Maze Runner: The Scorch Trials

While few will say they loved this film, most will admit a bit of intrigue.

Maze Runner The Scorch TrialsThough it lacks much of the ingenuity and polish of The Maze Runner (2014), the sequel, Maze Runner: The Scorch Trials has its own merit. Broken down to its basics, it falls between the much better The Hunger Games (2012-2014) and the increasingly lackluster Divergent/Insurgent (2014-1015) films.

The best way to describe this Maze Runner sequel is that the title embraces much of the film’s content. In a movie that lasts over two hours, it is not an exaggeration to say that our heroes are constantly running from pursuing villains. Thank God they are all young, because older characters would have collapsed and died from heart attacks brought on by exhaustion.

Simply stated, the handful of “Gladers” who escaped the Maze now find themselves in an unknown facility where strange things are happening. Patricia Clarkson and Aiden Gillen lead an organization known as Wckd, and it soon becomes clear that our young people are being kept around for medical experiments.

Needless to say, Thomas (Dylan O’Brien) and Teresa (Kaya Scodelario) lead a small group of young friends on an escape that takes them from bleak desert locations to the remnants of cities that look destroyed from some type of nuclear assault. The special effects are genuinely first class and the Gladers continually remain one step ahead of capture and a return to a destiny where there is little hope.
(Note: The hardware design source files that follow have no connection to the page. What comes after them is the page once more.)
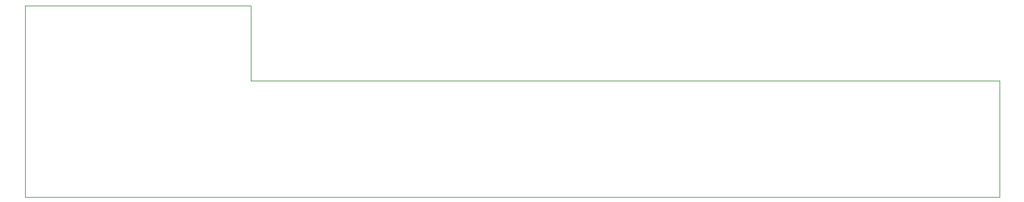
<source format=gbr>
G04 #@! TF.GenerationSoftware,KiCad,Pcbnew,(5.1.5)-3*
G04 #@! TF.CreationDate,2021-02-24T13:15:57+01:00*
G04 #@! TF.ProjectId,Projekt,50726f6a-656b-4742-9e6b-696361645f70,rev?*
G04 #@! TF.SameCoordinates,PX3778af0PY9765530*
G04 #@! TF.FileFunction,Profile,NP*
%FSLAX46Y46*%
G04 Gerber Fmt 4.6, Leading zero omitted, Abs format (unit mm)*
G04 Created by KiCad (PCBNEW (5.1.5)-3) date 2021-02-24 13:15:57*
%MOMM*%
%LPD*%
G04 APERTURE LIST*
%ADD10C,0.120000*%
%ADD11C,0.100000*%
G04 APERTURE END LIST*
D10*
X2286000Y2286000D02*
X2286000Y28194000D01*
D11*
X32766000Y28194000D02*
X32766000Y18034000D01*
X133858000Y18034000D02*
X133858000Y2286000D01*
X133858000Y2286000D02*
X2286000Y2286000D01*
D10*
X32766000Y18034000D02*
X133858000Y18034000D01*
D11*
X32766000Y18034000D02*
X133858000Y18034000D01*
D10*
X133858000Y2286000D02*
X2286000Y2286000D01*
D11*
X2286000Y2286000D02*
X2286000Y28194000D01*
D10*
X2286000Y28194000D02*
X32766000Y28194000D01*
D11*
X2286000Y28194000D02*
X32766000Y28194000D01*
D10*
X32766000Y28194000D02*
X32766000Y18034000D01*
X133858000Y18034000D02*
X133858000Y2286000D01*
M02*

</source>
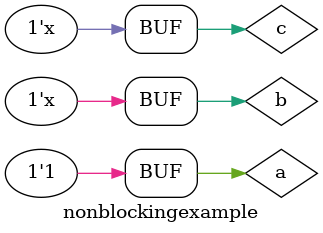
<source format=v>
module nonblockingexample;

reg a, b, c;

initial
	begin
	a = 1;
	b = 1;
	end

initial
	begin
	#10 a <= ~b;
	b <= a;
	c <= ~ (a & b);
	#10;
	end
endmodule
	

</source>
As in the first film, good people die some difficult deaths, which includes a zombie plague that is easily transmitted from contact. I have read that the film came close to receiving an R rating, so be advised if you are contemplating taking young kids to the theater.

In the end, it is giving nothing away to tell you that a struggle is on to find a vaccination that will help insure the future of mankind, and an encounter is coming in the next film that will decide the fate of either the Gladers or Wckd. Though this film was a bit disappointing as I have referred to above, so was the last installment of The Hunger Games. Both films seem to be trying to do little more than promote some interest for the eventual denouement, so I’ve got to admit that their finale holds some interest.